Dataset entries:
>>>
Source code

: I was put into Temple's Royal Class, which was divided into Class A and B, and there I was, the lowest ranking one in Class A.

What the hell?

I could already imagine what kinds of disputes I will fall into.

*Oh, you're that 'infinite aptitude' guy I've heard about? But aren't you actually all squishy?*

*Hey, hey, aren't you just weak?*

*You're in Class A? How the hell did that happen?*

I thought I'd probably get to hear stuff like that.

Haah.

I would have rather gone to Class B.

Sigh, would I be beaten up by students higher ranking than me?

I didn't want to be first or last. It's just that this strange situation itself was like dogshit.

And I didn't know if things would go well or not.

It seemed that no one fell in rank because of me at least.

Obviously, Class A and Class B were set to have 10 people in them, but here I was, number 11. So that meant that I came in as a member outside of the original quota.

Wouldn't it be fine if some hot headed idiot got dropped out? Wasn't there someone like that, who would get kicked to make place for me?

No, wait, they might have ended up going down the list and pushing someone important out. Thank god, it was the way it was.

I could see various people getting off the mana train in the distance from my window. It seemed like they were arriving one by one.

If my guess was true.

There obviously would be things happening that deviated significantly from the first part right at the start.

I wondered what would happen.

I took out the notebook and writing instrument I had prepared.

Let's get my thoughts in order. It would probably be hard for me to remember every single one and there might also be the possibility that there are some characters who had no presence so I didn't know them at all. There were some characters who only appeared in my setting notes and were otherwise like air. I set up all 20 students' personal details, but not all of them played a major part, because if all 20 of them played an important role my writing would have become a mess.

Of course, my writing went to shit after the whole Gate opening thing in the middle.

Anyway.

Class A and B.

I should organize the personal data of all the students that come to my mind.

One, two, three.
<<<
§ **About this task**:
Would you count the lines in the entries that hold "students" and reply with only the count?

§ **Solution to this task**:
3